▶ **WHAT YOU WILL DO**
Here are records with pictures in them. Copy all of them exactly and leave the pictures out.
━━━━━ PROVIDED INFORMATION ━━━━━
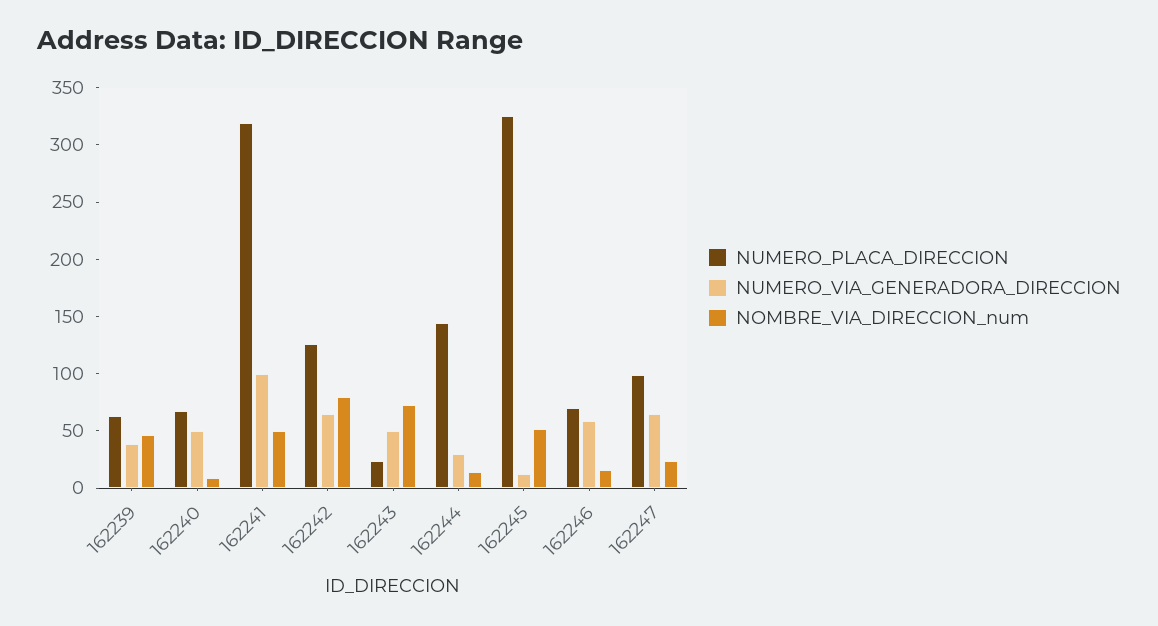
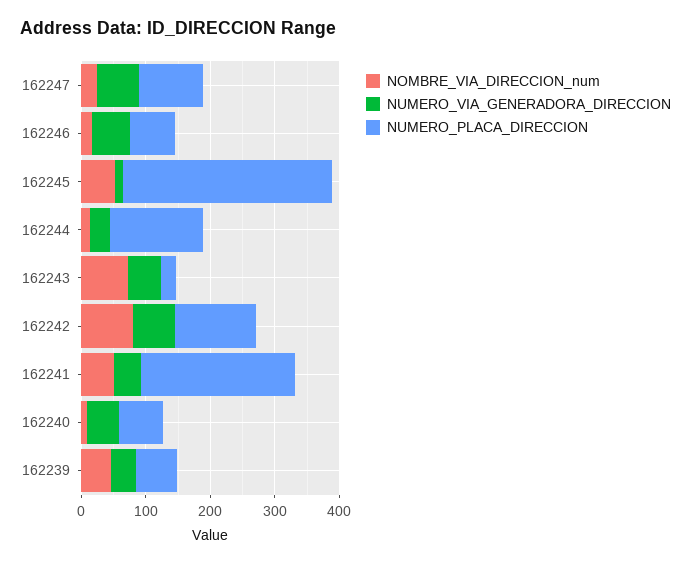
  {
    "NUMERO_PLACA_DIRECCION": {
      "162239": 60,
      "162240": 70,
-     "162241": 320,
+     "162241": 240,
      "162242": 130,
      "162243": 20,
      "162244": 140,
      "162245": 330,
      "162246": 70,
      "162247": 100
    },
    "NUMERO_VIA_GENERADORA_DIRECCION": {
      "162239": 40,
      "162240": 50,
-     "162241": 100,
+     "162241": 40,
      "162242": 70,
      "162243": 50,
      "162244": 30,
      "162245": 10,
      "162246": 60,
      "162247": 70
    },
    "NOMBRE_VIA_DIRECCION_num": {
      "162239": 50,
      "162240": 10,
      "162241": 50,
      "162242": 80,
      "162243": 70,
      "162244": 10,
      "162245": 50,
      "162246": 20,
      "162247": 20
    }
  }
━━━━━
▶ **TASK SOLUTION**
  {
    "NUMERO_PLACA_DIRECCION": {
      "162239": 60,
      "162240": 70,
-     "162241": 320,
+     "162241": 240,
      "162242": 130,
      "162243": 20,
      "162244": 140,
      "162245": 330,
      "162246": 70,
      "162247": 100
    },
    "NUMERO_VIA_GENERADORA_DIRECCION": {
      "162239": 40,
      "162240": 50,
-     "162241": 100,
+     "162241": 40,
      "162242": 70,
      "162243": 50,
      "162244": 30,
      "162245": 10,
      "162246": 60,
      "162247": 70
    },
    "NOMBRE_VIA_DIRECCION_num": {
      "162239": 50,
      "162240": 10,
      "162241": 50,
      "162242": 80,
      "162243": 70,
      "162244": 10,
      "162245": 50,
      "162246": 20,
      "162247": 20
    }
  }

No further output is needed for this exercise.